▶ _EXTRACTED MATERIAL_
=== Begin Enclosure ===

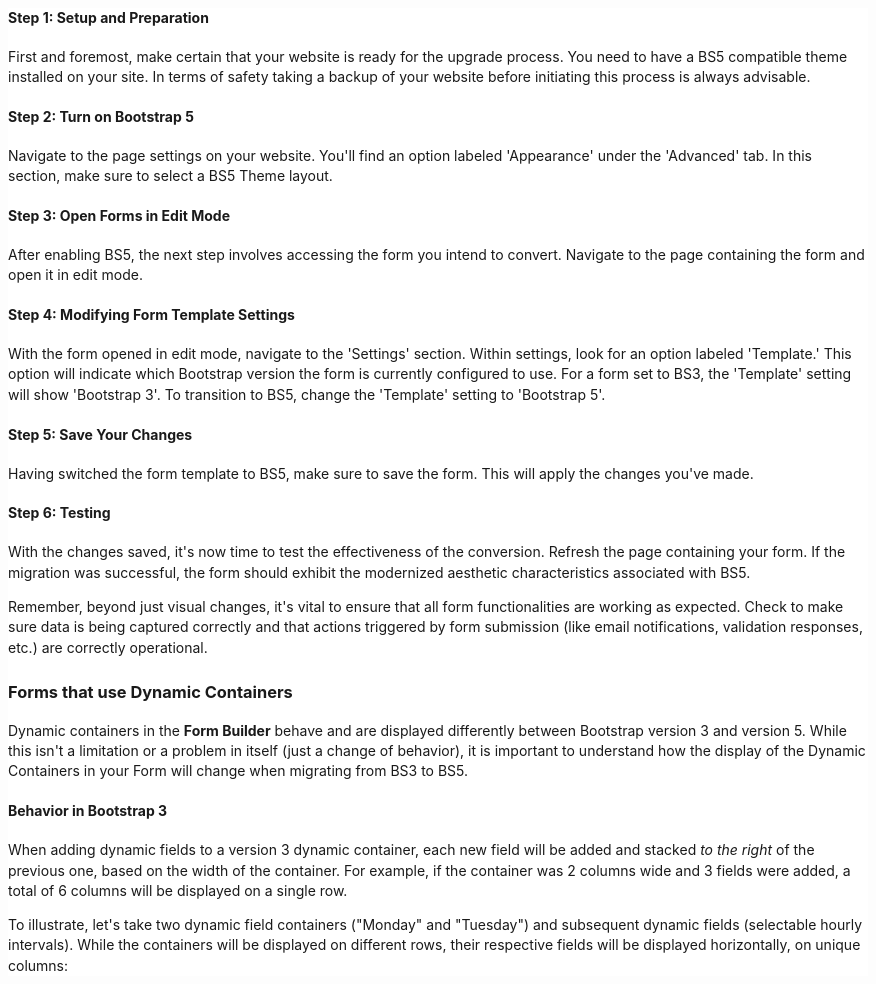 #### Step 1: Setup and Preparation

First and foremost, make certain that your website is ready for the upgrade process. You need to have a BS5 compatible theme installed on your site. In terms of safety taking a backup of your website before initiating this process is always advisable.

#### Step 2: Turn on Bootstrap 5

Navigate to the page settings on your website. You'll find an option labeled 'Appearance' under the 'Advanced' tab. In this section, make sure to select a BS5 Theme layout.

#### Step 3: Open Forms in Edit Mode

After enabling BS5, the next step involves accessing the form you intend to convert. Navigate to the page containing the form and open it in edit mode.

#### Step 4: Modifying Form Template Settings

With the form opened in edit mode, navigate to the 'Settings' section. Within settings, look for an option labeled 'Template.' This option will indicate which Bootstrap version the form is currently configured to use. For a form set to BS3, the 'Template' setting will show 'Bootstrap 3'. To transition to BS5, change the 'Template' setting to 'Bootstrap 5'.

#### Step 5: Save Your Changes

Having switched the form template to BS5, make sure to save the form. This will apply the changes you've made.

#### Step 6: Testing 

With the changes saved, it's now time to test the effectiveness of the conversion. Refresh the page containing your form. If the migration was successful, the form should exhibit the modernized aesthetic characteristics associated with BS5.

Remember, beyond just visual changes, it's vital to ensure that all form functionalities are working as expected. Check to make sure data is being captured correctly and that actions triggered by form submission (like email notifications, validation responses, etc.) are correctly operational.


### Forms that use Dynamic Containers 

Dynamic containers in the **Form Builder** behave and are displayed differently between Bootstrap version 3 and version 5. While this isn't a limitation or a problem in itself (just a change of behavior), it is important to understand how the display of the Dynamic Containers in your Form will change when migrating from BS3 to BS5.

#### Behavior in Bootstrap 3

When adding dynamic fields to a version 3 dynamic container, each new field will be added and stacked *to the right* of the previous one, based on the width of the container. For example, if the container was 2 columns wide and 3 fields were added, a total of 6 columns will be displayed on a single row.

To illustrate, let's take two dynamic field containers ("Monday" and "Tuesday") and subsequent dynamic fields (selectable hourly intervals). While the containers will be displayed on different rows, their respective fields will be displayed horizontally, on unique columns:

=== End Enclosure ===
=== Begin Enclosure ===

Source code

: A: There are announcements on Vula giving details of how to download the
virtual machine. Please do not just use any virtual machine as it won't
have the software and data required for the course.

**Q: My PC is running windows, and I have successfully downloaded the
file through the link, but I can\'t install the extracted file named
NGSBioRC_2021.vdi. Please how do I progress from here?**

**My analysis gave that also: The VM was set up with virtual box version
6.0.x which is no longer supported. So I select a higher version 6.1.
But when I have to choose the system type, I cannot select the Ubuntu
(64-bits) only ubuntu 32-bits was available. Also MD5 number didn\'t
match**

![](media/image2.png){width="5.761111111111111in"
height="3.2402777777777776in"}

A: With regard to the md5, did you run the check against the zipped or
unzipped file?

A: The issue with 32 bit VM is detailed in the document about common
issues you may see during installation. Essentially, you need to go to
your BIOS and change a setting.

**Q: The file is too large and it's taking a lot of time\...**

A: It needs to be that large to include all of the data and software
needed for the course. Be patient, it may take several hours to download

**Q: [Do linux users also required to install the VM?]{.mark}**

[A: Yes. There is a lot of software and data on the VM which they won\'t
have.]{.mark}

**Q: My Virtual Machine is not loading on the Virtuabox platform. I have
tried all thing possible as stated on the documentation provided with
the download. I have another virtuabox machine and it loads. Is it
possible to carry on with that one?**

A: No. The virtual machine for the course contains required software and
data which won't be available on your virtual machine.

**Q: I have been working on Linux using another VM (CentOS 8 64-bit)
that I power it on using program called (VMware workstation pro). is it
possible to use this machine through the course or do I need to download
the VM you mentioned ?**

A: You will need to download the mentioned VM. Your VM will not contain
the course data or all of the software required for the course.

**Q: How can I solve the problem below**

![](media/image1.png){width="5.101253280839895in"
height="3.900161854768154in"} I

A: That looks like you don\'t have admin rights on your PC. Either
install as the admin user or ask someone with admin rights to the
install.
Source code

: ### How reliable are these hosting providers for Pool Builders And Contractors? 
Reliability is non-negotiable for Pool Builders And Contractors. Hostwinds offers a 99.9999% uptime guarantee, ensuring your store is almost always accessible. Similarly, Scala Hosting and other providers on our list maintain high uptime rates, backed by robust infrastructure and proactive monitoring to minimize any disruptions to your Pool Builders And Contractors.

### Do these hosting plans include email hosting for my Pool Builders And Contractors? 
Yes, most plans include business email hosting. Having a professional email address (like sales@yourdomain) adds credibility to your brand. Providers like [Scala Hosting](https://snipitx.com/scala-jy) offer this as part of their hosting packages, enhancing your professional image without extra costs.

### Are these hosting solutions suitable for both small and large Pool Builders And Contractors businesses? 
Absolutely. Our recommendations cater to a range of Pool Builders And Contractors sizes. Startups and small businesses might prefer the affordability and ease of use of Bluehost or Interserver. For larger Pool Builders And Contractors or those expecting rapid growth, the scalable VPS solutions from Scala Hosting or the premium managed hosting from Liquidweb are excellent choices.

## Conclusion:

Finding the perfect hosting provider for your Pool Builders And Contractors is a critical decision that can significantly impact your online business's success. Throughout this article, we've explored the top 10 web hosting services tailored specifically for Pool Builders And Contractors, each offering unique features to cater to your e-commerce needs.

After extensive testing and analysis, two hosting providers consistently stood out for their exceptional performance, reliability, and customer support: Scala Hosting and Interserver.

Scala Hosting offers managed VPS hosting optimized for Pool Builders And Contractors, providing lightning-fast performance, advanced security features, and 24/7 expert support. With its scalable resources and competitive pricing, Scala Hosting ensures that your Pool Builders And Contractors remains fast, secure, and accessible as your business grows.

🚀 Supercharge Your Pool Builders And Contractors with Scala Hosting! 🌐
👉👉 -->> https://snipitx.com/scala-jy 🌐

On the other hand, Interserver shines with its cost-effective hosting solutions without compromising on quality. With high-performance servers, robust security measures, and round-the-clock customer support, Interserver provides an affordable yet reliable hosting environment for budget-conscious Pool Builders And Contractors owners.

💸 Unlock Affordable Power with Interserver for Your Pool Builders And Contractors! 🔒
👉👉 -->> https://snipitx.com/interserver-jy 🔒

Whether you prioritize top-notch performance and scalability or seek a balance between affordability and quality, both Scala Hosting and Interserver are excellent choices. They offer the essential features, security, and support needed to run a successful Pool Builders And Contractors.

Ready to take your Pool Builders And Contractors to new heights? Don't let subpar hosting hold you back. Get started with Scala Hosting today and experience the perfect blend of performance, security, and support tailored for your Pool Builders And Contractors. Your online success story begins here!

=== End Enclosure ===
=== Begin Enclosure ===

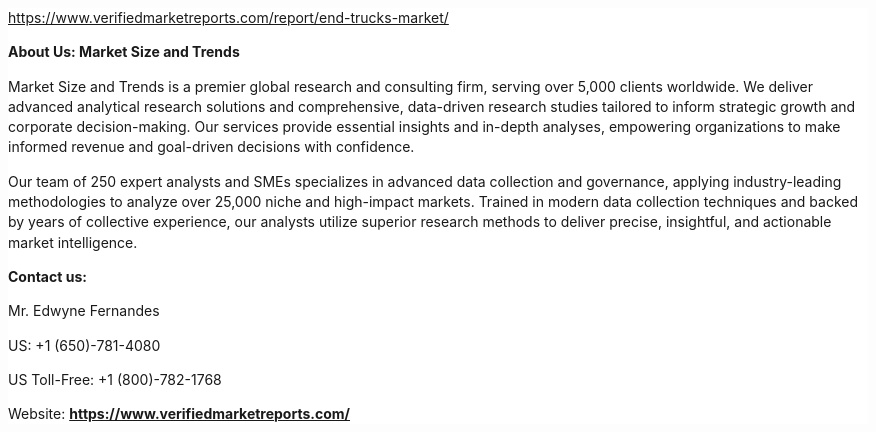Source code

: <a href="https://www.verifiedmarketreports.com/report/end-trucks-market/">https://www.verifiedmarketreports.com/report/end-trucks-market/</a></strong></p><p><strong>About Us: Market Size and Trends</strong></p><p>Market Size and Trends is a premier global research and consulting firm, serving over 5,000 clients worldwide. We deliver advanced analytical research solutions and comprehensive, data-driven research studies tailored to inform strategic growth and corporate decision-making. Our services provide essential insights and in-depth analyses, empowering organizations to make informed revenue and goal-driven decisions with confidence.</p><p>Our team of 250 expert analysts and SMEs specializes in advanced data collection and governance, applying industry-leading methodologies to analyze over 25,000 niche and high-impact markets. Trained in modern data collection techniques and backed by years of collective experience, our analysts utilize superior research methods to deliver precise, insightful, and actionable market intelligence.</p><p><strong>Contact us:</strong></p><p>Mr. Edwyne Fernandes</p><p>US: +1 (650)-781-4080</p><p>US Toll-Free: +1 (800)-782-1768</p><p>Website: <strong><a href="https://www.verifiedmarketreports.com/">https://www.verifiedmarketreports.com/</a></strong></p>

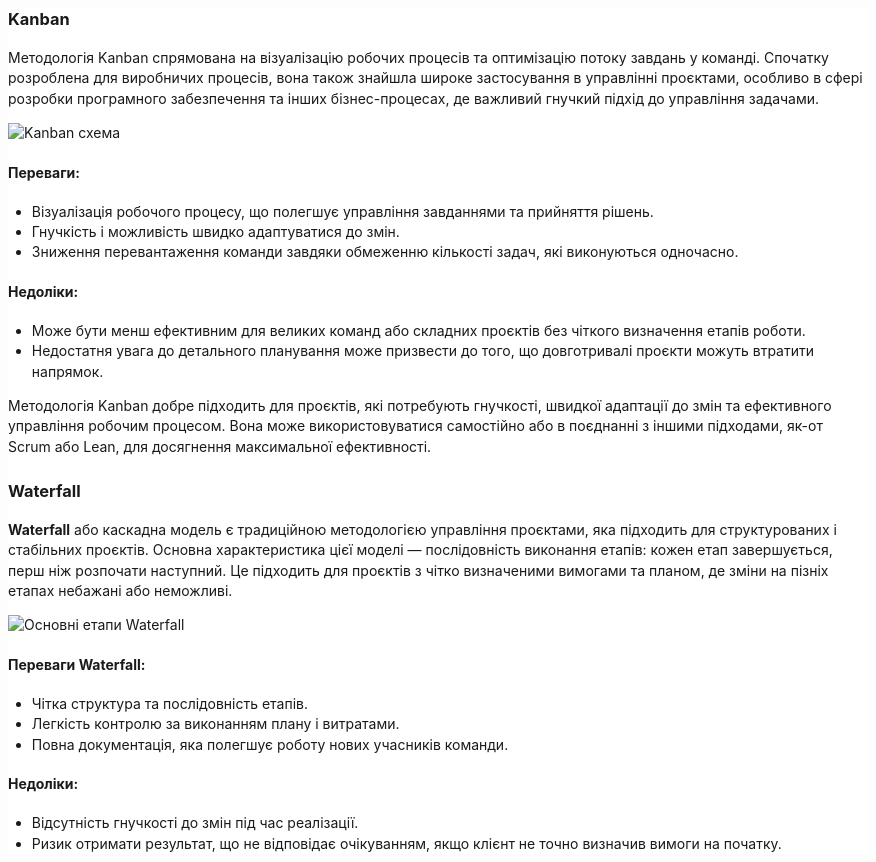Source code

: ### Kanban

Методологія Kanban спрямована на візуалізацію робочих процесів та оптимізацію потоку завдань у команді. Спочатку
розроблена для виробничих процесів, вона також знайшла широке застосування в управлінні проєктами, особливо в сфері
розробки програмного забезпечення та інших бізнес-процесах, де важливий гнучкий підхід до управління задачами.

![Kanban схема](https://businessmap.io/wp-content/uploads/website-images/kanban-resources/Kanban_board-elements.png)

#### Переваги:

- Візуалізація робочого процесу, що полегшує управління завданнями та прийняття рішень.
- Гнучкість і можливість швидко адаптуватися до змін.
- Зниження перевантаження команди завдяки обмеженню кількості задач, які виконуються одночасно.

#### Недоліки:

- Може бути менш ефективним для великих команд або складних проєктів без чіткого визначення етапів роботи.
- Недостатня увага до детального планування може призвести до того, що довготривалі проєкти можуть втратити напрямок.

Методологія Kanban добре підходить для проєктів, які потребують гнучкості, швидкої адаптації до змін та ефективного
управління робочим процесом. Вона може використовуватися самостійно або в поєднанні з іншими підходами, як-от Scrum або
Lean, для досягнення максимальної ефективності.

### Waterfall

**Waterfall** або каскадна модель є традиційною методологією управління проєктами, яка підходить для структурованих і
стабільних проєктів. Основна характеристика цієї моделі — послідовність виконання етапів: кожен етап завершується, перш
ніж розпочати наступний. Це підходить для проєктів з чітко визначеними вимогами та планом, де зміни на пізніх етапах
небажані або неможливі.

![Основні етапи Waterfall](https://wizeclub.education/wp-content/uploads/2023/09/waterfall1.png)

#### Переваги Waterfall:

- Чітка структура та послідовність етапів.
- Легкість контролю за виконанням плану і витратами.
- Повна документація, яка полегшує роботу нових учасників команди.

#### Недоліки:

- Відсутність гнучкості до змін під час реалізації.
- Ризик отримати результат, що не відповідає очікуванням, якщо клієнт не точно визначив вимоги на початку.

=== End Enclosure ===

▶ _PROBLEM TO WORK ON_
Copy word for word the lines in the records from the one containing "- Чітка структура та послідовність етапів." through the one containing "- Ризик отримати", including both of those lines.

▶ _SOLUTION TO THIS PROBLEM_
- Чітка структура та послідовність етапів.
- Легкість контролю за виконанням плану і витратами.
- Повна документація, яка полегшує роботу нових учасників команди.

#### Недоліки:

- Відсутність гнучкості до змін під час реалізації.
- Ризик отримати результат, що не відповідає очікуванням, якщо клієнт не точно визначив вимоги на початку.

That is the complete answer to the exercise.